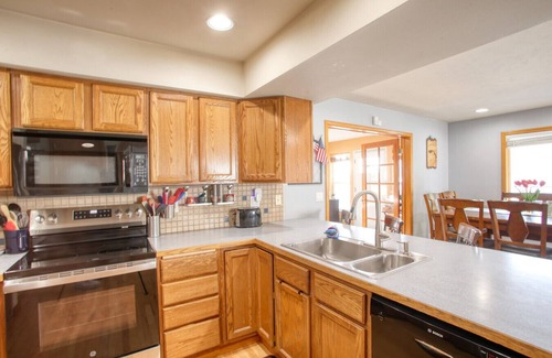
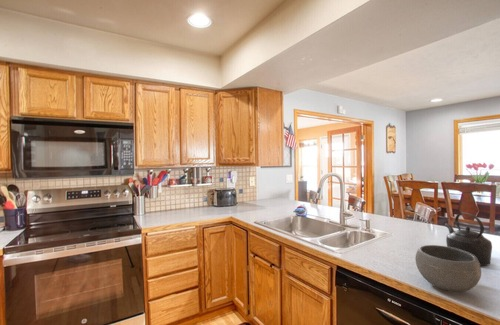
+ kettle [444,211,493,267]
+ bowl [415,244,482,293]
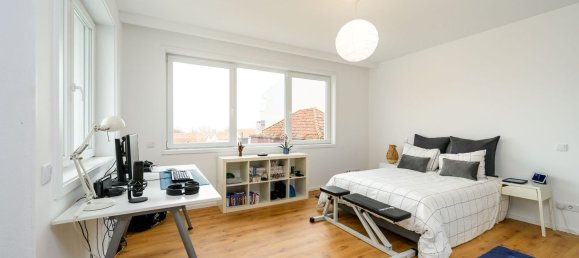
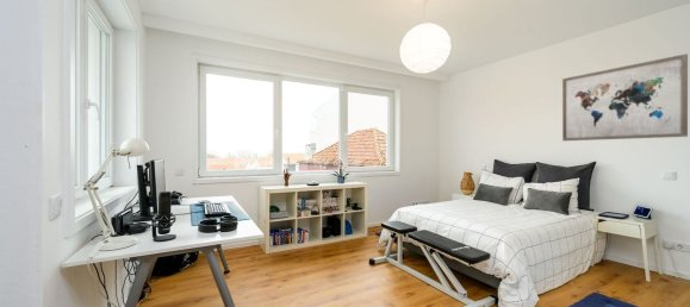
+ wall art [561,52,689,142]
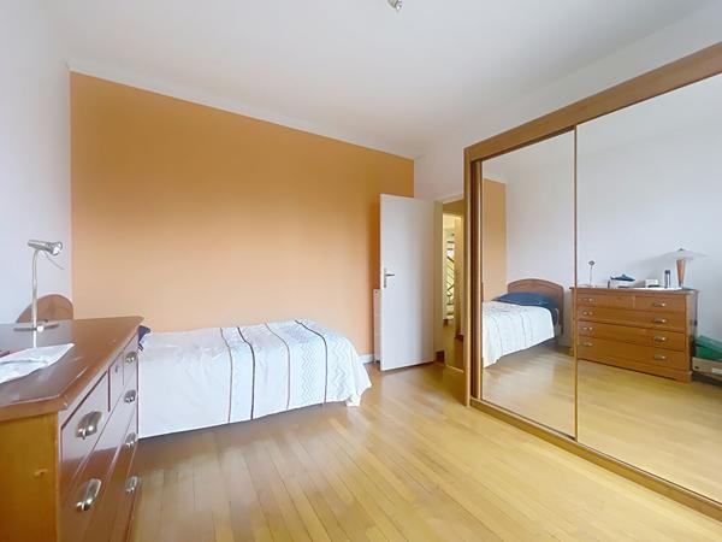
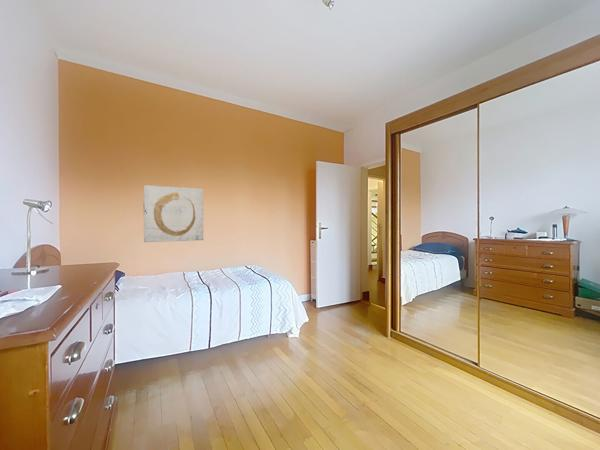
+ wall art [142,184,204,243]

___

Copy each line of the listing exactly, skipping any picture.

+ kettle [444,211,493,267]
+ bowl [415,244,482,293]
+ wall art [561,52,689,142]
+ wall art [142,184,204,243]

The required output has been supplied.